_Attività proposte_
a – Nel brano sul lavoro asincrono, quale nuova figura professionale stanno introducendo le grandi multinazionali?
b – Copia dal brano sul lavoro asincrono il passo che va da "In particolar modo" fino a "tardi la sera." compreso.
c – Prosegui il brano sul lavoro asincrono dal punto in cui si interrompe.

_Brano da leggere_
################

Con la diffusione del lavoro asincrono tra gli smart worker, le grandi multinazionali stanno introducendo un’innovativa figura professionale: il “Chief Remote Officer”. Esperienze a confronto raccontate dalla BBC e interessanti spunti per l’Italia.

Il superamento degli orari di lavoro

Per decenni, in tutto il mondo, il lavoro d’ufficio si è svolto dalle 9 alle 17 o alle 18, con una breve pausa pranzo a metà giornata. Tuttavia, con il diffondersi di team di lavoro composti da persone residenti in diversi paesi del mondo, e poi, più recentemente, con la pandemia da Covid-19, questi orari sono stati spesso messi in discussione.

In particolar modo i cosiddetti full smart worker, coloro che lavorano pressoché unicamente da remoto, stanno sempre più diffusamente adottando l’abitudine del lavoro asincrono.

Cosa significa?

I lavoratori scelgono i momenti della giornata che preferiscono, in cui si ritengono più produttivi, per raggiungere i propri obiettivi. C’è chi preferisce svegliarsi presto e lavorare quando tutti dormono, per avere parte del pomeriggio libero; chi invece, per andare a prendere i figli a scuola e dedicare loro del tempo nel pomeriggio, sceglie di lavorare fino a tardi la sera.

 

Chiaramente, questa logica di lavoro è adottabile soltanto in quei contesti in cui si lavora per obiettivi prestabiliti e non viene reputato importante “come e quando”, ma unicamente “cosa” viene prodotto entro la scadenza.

################

_Dati forniti_
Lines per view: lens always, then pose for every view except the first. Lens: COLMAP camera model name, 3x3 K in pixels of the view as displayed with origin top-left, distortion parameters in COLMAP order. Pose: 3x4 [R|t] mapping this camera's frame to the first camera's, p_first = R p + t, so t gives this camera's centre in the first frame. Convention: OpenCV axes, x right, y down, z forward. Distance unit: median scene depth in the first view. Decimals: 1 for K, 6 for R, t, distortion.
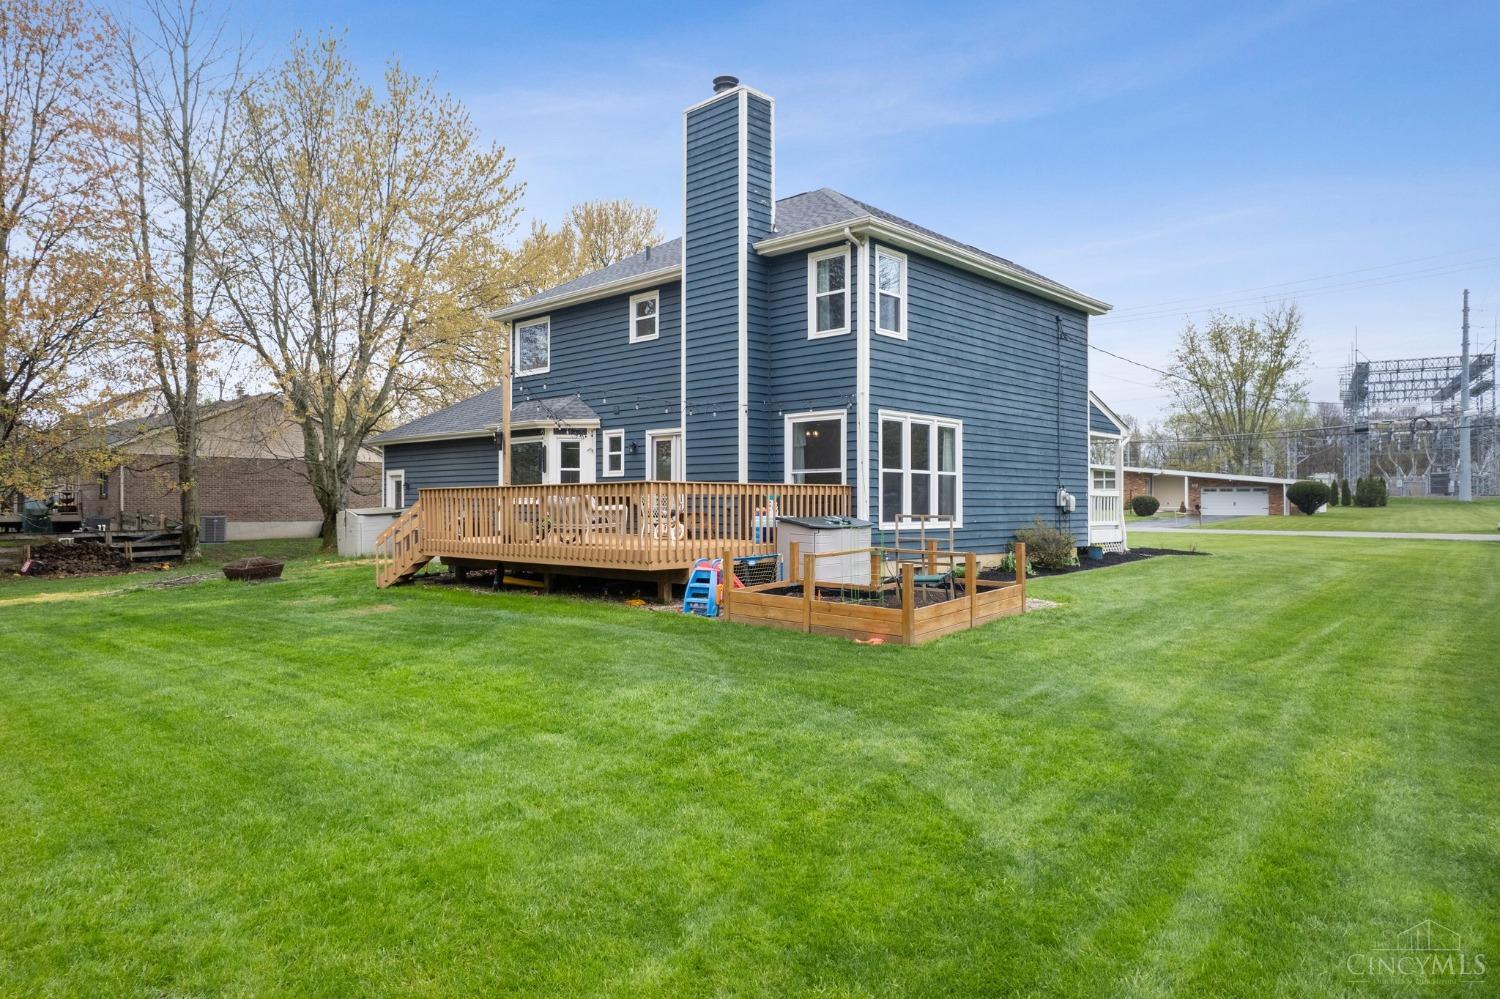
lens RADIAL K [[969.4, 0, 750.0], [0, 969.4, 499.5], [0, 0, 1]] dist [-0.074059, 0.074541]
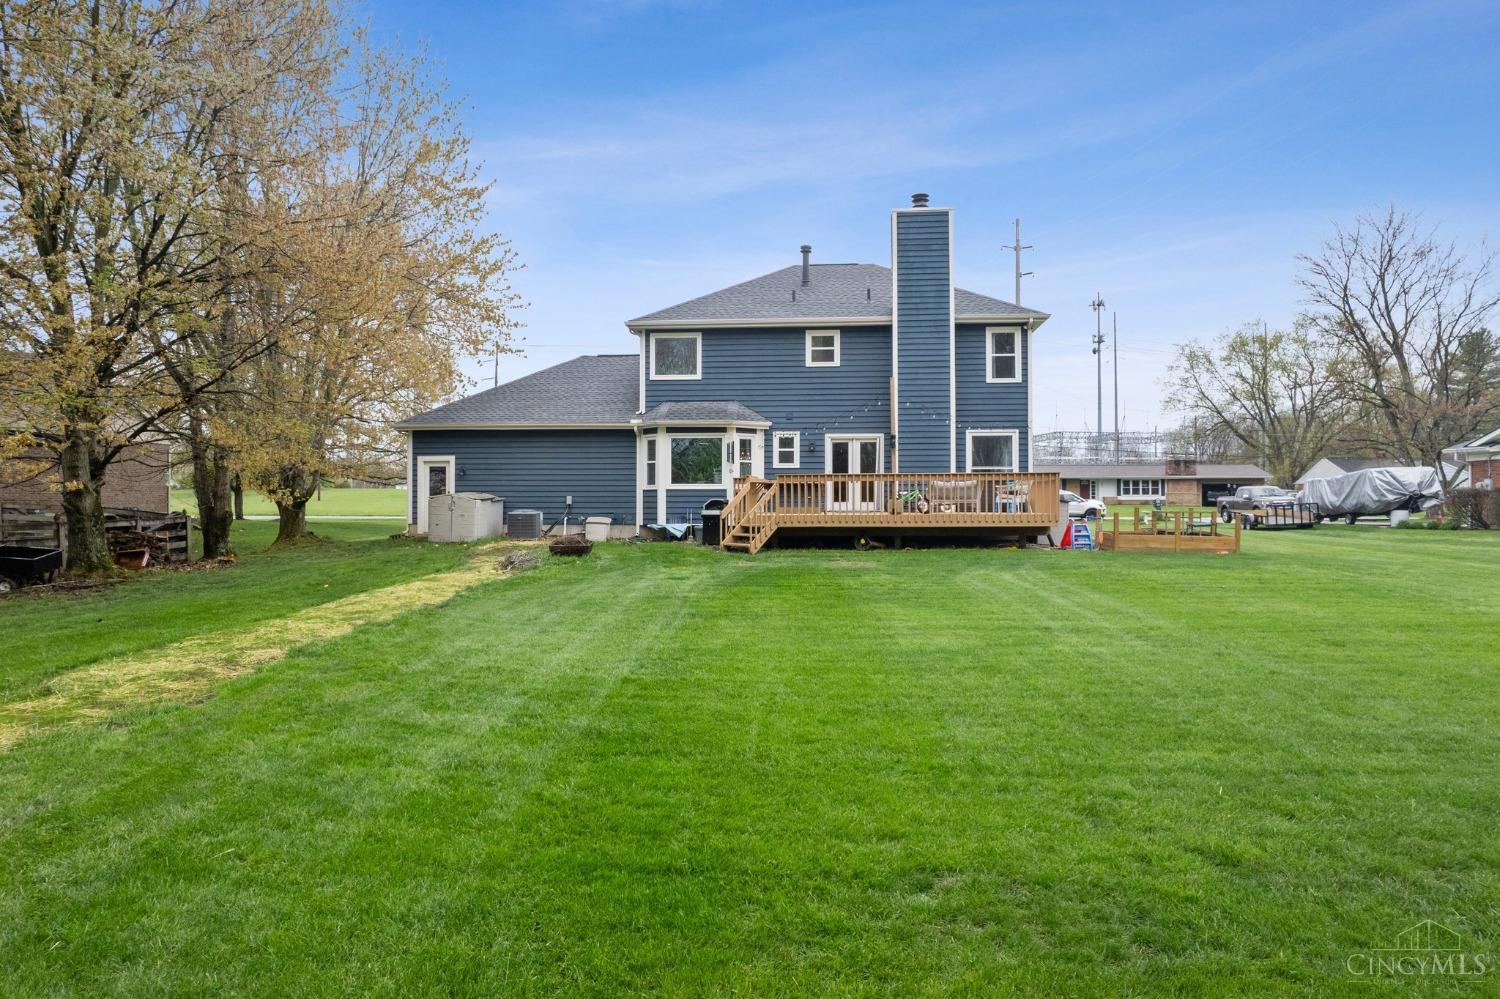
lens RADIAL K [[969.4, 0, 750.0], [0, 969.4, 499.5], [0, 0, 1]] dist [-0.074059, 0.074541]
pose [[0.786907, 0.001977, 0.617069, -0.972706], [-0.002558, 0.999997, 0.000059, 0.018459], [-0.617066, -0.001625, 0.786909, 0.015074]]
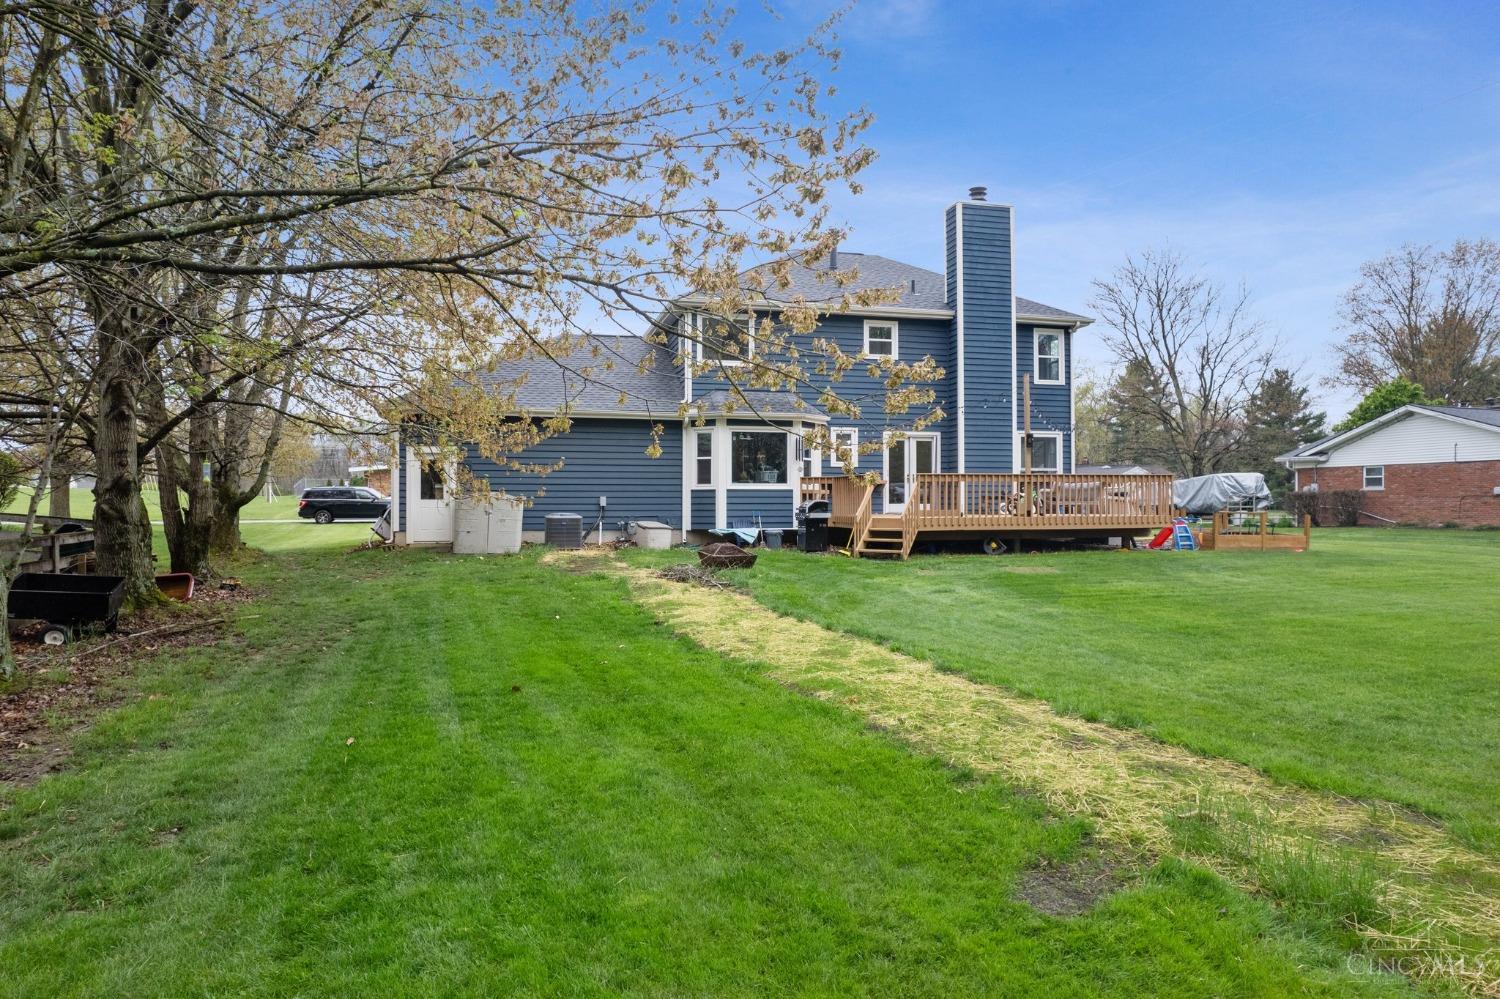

################

_Soluzioni_
a – Il "Chief Remote Officer".

b –
In particolar modo i cosiddetti full smart worker, coloro che lavorano pressoché unicamente da remoto, stanno sempre più diffusamente adottando l’abitudine del lavoro asincrono.

Cosa significa?

I lavoratori scelgono i momenti della giornata che preferiscono, in cui si ritengono più produttivi, per raggiungere i propri obiettivi. C’è chi preferisce svegliarsi presto e lavorare quando tutti dormono, per avere parte del pomeriggio libero; chi invece, per andare a prendere i figli a scuola e dedicare loro del tempo nel pomeriggio, sceglie di lavorare fino a tardi la sera.

c –
La necessità di un “coordinatore delle agende”

Tale stravolgimento organizzativo introdotto durante la pandemia deve essere governato dalle aziende che scelgono di dare flessibilità e fiducia ai lavoratori. Per quanto sia stato ampiamente dimostrato che il lavoro da remoto non infici la produttività, occorre che, almeno per qualche ora al giorno, le persone possano collaborare e quindi “sincronizzarsi” per svolgere alcune mansioni in gruppo.

Il lavoro asincrono è stato in primis adottato dai lavoratori del comparto informatico, che, operando principalmente soli, davanti al proprio PC, si sono adattati prima a questo mindset. E sono state proprio le grandi aziende tech, anche prima della pandemia a introdurre un innovativo ruolo professionale: il “Chief Remote Officer”.

 Non è una figura di controllo, bensì un “coordinatore delle agende”, che ha il compito di costruire una strategia di lavoro e coinvolgimento dei lavoratori residenti in diversi luoghi nel mondo: incrociare i fusi orari, trovare occasioni di Team Building, per lavorare efficacemente per obiettivi prestabiliti.

Esperienze a confronto

Intervistate dalla BBC, alcune aziende tech estere che hanno implementato la figura del Chief Remote Officer raccontano che, per coordinare migliaia di lavoratori in decine di paesi diversi, è necessario un grande sforzo di razionalizzazione. I team di lavoro vengono organizzati per competenze, ma anche per fuso orario, così da garantire una sovrapposizione degli orari di almeno 3 o 4 ore al giorno.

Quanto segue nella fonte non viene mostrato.